+++ RECORDS SUPPLIED +++
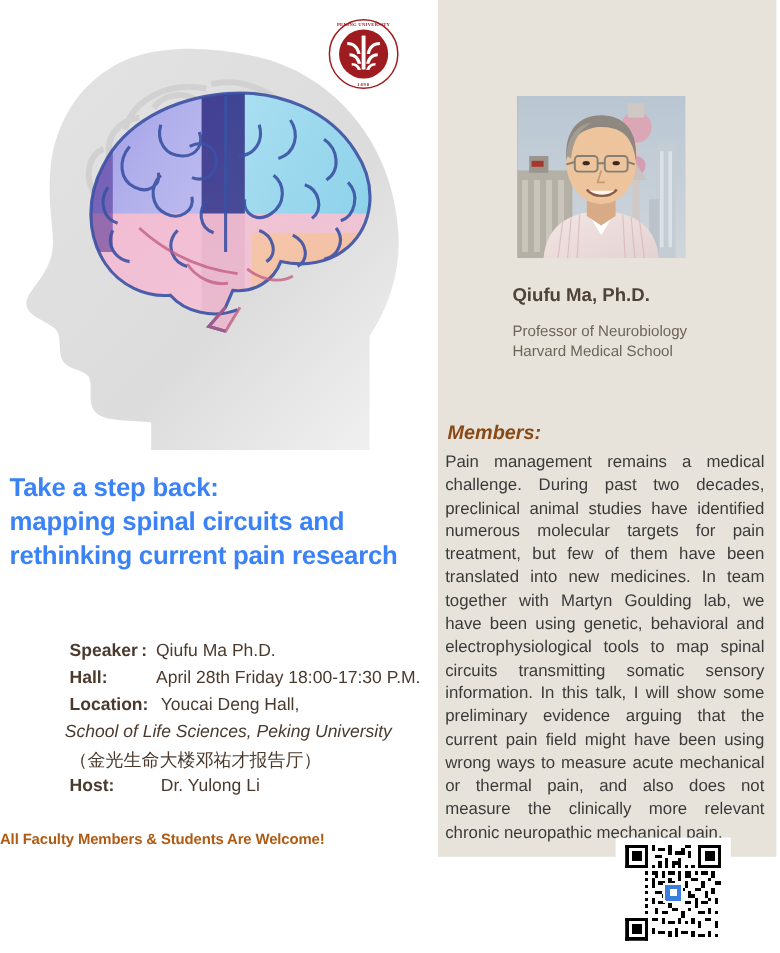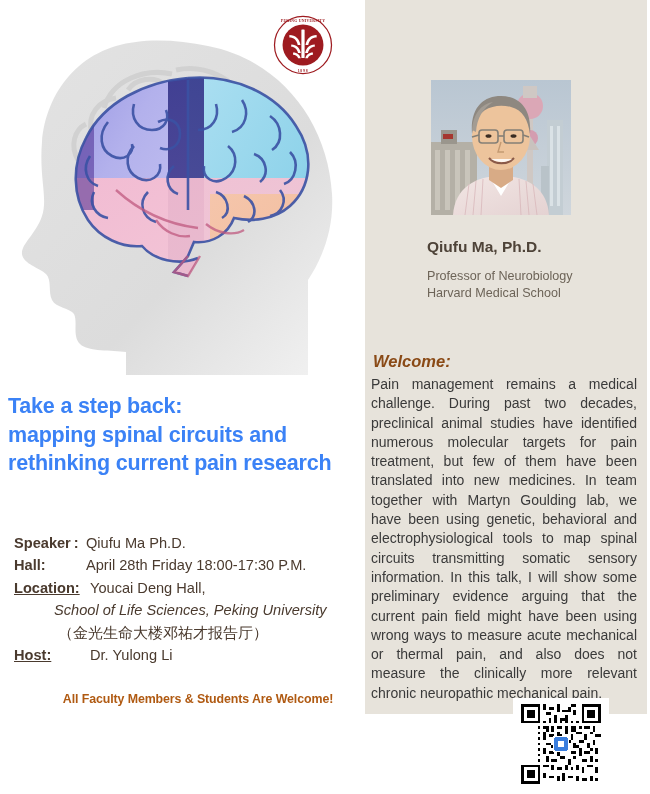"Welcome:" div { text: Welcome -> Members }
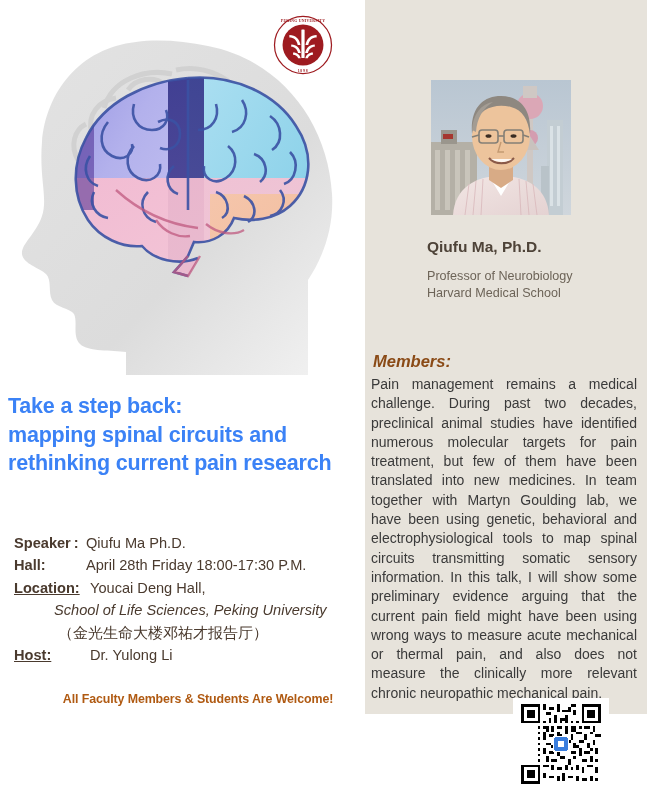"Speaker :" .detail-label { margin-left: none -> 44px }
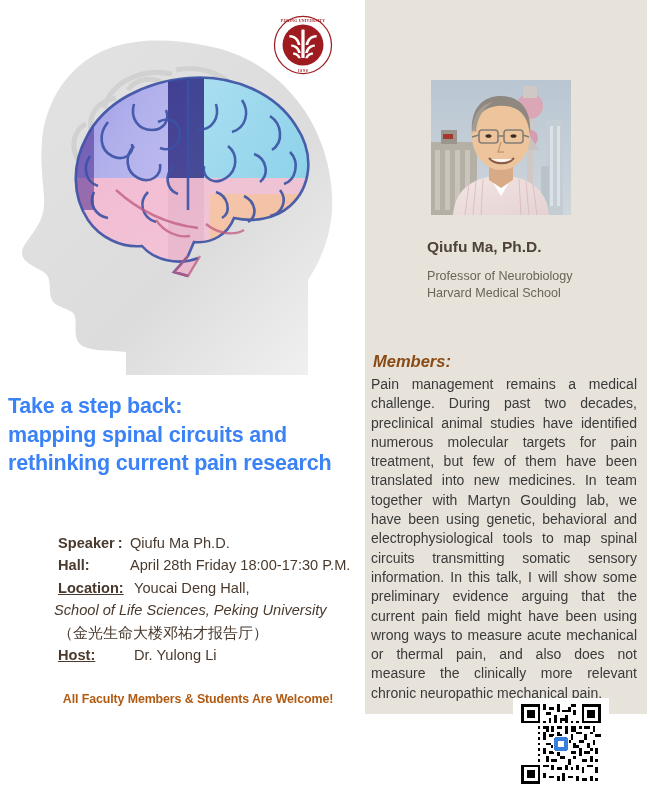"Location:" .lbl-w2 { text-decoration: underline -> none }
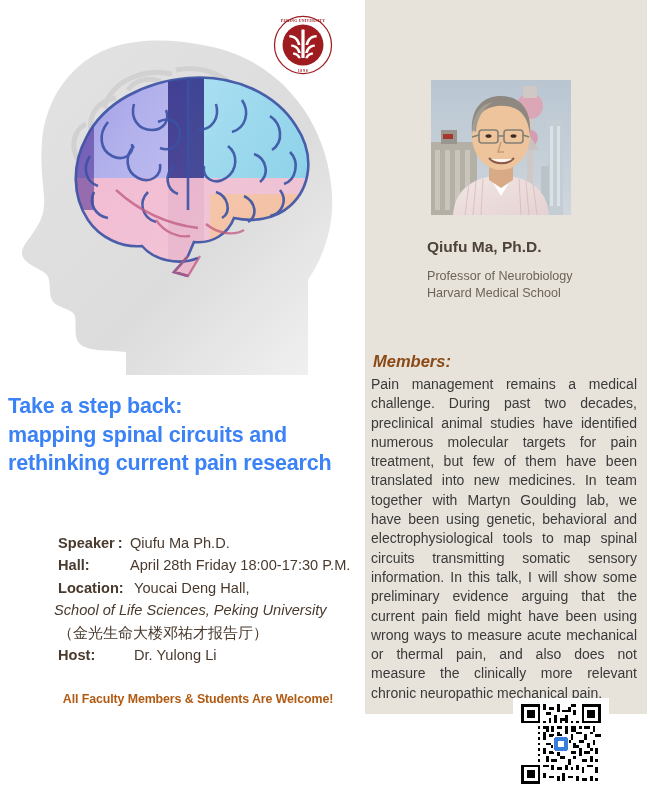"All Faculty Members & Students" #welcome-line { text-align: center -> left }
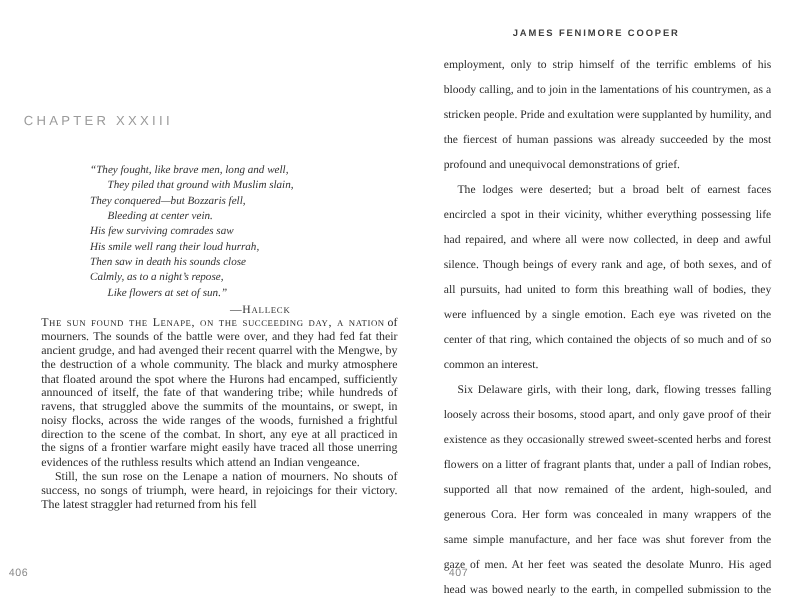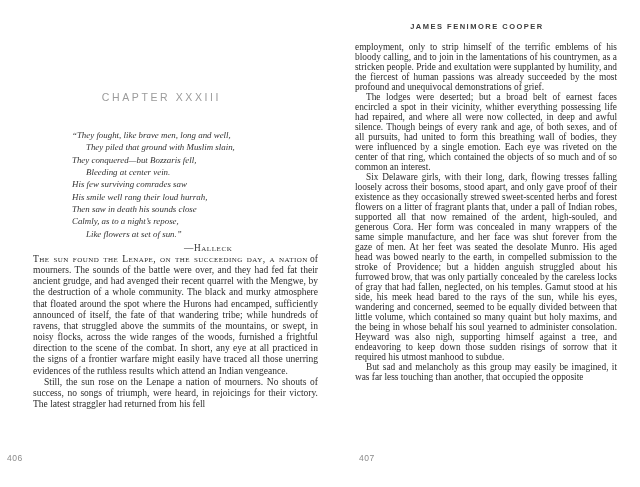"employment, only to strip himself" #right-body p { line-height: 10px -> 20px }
+++
## ACTIVITY:
Starting at the line that contains "margin-left: none ->", output every line through the end of the data, both ends included, and nothing else; pictures stay out.

## REPLY TO THE TASK:
"Speaker :" .detail-label { margin-left: none -> 44px }
"Location:" .lbl-w2 { text-decoration: underline -> none }
"All Faculty Members & Students" #welcome-line { text-align: center -> left }
"employment, only to strip himself" #right-body p { line-height: 10px -> 20px }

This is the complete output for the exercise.